Die Grünen – rosa liste fordern in einem Antrag, ein umfassendes Handlungskonzept zur Umsetzung des Forderungskatalogs von Fridays for Future München zu entwickeln. Fraktionschefin Katrin Habenschaden bezeichnete es als selbstverständlich, die an die Münchner Stadträtinnen und Stadträte gerichteten Forderungen im Stadtrat zu beraten und entsprechende Beschlüsse herbeizuführen.

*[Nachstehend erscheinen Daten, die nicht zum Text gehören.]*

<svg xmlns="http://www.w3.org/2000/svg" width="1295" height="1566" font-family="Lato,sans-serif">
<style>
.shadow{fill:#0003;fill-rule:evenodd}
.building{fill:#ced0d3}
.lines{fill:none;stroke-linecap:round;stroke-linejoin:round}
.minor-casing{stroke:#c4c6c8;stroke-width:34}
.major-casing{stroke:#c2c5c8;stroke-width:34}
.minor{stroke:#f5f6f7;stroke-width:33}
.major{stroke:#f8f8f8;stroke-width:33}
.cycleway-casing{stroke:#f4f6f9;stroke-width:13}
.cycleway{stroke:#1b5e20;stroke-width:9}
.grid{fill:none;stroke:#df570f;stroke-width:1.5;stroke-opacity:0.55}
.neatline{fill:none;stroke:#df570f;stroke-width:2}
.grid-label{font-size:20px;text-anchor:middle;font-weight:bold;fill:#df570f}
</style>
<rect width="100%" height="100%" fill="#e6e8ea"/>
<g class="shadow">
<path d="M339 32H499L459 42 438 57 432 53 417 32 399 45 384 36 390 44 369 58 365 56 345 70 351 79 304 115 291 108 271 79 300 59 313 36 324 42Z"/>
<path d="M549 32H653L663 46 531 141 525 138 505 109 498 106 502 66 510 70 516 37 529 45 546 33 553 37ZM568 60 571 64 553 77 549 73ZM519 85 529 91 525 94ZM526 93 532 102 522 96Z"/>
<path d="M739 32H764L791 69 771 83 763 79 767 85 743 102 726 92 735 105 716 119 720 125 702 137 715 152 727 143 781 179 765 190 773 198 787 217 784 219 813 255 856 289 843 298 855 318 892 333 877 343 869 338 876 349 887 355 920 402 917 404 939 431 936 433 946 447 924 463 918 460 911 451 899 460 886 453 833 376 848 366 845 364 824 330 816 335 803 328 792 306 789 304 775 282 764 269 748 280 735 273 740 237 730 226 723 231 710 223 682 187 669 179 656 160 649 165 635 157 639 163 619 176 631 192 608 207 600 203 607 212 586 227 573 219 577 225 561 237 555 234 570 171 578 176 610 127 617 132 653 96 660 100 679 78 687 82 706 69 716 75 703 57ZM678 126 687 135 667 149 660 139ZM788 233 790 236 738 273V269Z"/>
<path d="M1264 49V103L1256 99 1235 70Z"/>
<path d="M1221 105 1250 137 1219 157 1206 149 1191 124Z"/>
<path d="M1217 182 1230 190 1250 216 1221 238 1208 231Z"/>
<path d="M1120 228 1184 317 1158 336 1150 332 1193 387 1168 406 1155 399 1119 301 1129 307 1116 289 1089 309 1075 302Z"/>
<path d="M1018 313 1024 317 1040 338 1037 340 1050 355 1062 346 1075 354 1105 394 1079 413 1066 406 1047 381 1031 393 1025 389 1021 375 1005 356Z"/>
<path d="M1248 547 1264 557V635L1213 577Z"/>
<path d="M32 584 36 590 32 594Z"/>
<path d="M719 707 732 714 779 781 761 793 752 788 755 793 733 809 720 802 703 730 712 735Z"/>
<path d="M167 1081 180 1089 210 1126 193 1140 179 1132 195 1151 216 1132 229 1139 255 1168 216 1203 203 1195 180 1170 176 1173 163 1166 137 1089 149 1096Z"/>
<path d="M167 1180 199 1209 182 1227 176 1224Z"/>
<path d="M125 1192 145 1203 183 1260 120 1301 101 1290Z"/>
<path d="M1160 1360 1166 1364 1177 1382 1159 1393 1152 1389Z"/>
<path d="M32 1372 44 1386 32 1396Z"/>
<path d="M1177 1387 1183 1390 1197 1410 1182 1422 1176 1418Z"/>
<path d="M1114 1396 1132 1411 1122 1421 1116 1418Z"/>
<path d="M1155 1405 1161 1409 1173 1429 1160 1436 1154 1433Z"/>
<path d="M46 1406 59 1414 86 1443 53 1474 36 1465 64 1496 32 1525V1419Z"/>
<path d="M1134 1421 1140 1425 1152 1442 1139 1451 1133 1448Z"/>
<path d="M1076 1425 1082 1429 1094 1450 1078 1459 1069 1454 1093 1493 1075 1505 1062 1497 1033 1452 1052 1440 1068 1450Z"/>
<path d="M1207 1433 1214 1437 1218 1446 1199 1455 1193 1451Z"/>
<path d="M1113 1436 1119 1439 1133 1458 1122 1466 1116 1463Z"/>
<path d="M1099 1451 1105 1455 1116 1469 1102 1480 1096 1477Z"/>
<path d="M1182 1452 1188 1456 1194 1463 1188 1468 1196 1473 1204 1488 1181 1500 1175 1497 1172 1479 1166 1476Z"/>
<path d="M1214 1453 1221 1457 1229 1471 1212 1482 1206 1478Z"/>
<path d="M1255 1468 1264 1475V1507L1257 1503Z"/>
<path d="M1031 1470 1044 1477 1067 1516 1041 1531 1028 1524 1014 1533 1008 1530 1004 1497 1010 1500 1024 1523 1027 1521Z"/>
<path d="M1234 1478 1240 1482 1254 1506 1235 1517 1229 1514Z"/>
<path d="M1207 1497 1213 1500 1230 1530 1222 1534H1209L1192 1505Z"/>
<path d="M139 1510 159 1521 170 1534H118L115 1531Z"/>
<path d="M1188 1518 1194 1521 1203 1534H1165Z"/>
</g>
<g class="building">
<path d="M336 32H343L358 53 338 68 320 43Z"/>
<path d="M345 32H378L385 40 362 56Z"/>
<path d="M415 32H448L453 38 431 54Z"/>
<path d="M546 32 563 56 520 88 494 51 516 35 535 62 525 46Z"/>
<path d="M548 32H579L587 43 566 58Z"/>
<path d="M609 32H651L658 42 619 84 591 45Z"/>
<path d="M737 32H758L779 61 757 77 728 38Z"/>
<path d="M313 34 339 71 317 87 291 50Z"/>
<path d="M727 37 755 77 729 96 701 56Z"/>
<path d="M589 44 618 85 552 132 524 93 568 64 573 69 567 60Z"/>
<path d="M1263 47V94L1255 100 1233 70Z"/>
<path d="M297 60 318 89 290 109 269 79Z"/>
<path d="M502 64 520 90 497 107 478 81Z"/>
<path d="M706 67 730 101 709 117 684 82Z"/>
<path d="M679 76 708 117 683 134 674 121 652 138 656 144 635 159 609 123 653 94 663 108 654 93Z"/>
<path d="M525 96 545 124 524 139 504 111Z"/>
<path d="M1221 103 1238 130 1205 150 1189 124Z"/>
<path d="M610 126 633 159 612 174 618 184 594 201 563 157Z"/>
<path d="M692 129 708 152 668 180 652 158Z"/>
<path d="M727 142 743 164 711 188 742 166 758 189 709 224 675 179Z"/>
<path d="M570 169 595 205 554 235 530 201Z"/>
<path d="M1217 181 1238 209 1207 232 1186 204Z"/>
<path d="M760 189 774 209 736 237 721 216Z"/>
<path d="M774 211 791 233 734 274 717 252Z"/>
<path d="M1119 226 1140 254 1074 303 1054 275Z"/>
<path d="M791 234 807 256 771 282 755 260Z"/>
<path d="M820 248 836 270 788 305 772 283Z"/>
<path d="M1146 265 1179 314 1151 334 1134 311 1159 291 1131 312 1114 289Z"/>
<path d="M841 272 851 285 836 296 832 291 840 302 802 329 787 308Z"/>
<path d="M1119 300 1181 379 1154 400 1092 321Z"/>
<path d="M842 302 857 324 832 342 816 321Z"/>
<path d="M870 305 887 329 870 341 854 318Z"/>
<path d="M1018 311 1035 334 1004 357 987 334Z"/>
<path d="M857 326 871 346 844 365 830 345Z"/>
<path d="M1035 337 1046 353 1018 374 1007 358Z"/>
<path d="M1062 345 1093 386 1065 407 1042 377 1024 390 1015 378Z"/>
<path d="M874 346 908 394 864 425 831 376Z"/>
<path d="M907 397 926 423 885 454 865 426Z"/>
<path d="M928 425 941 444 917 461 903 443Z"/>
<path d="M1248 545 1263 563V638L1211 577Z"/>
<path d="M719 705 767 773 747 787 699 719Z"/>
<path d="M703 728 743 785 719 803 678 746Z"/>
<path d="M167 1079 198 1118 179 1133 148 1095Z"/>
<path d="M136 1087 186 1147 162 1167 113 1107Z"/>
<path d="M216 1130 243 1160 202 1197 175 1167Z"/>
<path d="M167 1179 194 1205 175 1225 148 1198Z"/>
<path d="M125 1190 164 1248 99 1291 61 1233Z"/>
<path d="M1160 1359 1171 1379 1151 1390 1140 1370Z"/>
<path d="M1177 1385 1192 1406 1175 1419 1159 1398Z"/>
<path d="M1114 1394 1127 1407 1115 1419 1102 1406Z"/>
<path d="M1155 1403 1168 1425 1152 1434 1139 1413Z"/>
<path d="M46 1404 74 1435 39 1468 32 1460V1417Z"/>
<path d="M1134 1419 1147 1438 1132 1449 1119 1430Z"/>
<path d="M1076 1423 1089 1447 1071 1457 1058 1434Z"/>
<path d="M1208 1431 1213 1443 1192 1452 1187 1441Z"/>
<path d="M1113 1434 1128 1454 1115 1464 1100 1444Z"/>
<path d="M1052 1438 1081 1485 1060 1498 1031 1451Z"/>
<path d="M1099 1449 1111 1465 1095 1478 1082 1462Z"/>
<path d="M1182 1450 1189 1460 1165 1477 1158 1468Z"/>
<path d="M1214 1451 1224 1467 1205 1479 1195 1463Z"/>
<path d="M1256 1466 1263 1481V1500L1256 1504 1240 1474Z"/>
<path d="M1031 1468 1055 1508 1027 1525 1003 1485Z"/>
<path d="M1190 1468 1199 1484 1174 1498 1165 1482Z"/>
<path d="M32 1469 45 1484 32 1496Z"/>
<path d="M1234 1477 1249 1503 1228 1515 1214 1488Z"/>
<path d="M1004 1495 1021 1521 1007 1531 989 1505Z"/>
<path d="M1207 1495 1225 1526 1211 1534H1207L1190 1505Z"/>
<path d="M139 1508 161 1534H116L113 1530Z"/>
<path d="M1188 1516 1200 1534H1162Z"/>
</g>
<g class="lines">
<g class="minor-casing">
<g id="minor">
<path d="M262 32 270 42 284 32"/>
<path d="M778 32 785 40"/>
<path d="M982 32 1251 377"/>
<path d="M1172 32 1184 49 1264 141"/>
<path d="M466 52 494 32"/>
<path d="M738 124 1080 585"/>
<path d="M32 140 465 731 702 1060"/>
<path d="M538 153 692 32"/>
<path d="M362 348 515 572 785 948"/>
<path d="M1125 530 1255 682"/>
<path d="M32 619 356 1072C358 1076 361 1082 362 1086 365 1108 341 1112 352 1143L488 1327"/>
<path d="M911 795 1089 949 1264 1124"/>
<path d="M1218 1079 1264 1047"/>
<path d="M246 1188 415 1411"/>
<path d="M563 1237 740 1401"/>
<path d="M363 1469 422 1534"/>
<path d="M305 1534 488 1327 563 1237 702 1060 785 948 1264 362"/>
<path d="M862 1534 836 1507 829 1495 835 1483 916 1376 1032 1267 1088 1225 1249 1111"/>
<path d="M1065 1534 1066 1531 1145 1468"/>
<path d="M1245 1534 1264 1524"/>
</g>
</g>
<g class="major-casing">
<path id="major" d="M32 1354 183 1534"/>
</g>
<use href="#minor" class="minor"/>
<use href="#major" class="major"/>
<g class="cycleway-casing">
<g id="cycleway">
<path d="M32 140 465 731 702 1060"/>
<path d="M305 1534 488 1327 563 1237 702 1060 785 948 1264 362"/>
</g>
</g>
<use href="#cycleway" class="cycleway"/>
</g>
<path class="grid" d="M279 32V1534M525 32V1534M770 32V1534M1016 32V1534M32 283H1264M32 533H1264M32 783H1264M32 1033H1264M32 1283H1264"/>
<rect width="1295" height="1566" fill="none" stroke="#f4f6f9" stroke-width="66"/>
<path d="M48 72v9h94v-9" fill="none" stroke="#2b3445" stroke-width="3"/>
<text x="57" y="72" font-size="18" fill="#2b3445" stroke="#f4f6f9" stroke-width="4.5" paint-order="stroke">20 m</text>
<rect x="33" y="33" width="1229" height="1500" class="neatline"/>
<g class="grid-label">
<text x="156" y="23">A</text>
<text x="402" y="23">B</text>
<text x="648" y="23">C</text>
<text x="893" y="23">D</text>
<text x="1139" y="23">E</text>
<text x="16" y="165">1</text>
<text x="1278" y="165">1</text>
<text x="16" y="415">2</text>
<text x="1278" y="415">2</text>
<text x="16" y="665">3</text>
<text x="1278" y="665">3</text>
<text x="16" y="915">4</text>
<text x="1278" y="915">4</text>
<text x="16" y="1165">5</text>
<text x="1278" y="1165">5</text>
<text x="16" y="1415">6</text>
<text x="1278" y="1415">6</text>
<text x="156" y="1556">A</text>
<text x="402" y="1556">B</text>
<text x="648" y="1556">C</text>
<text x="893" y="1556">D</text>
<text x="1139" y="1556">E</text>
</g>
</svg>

Katrin Habenschaden: „Klimaschutz ist eine der wichtigsten Forderungen unserer Zeit. Für effektive Maßnahmen streiken die jungen Menschen schon seit vielen Monaten. Nun liegt ein konkreter Forderungskatalog auf dem Tisch, der zudem von einem breiten Bündnis von 125 Organisationen der Zivilgesellschaft in großformatigen Anzeigen unterstützt wird.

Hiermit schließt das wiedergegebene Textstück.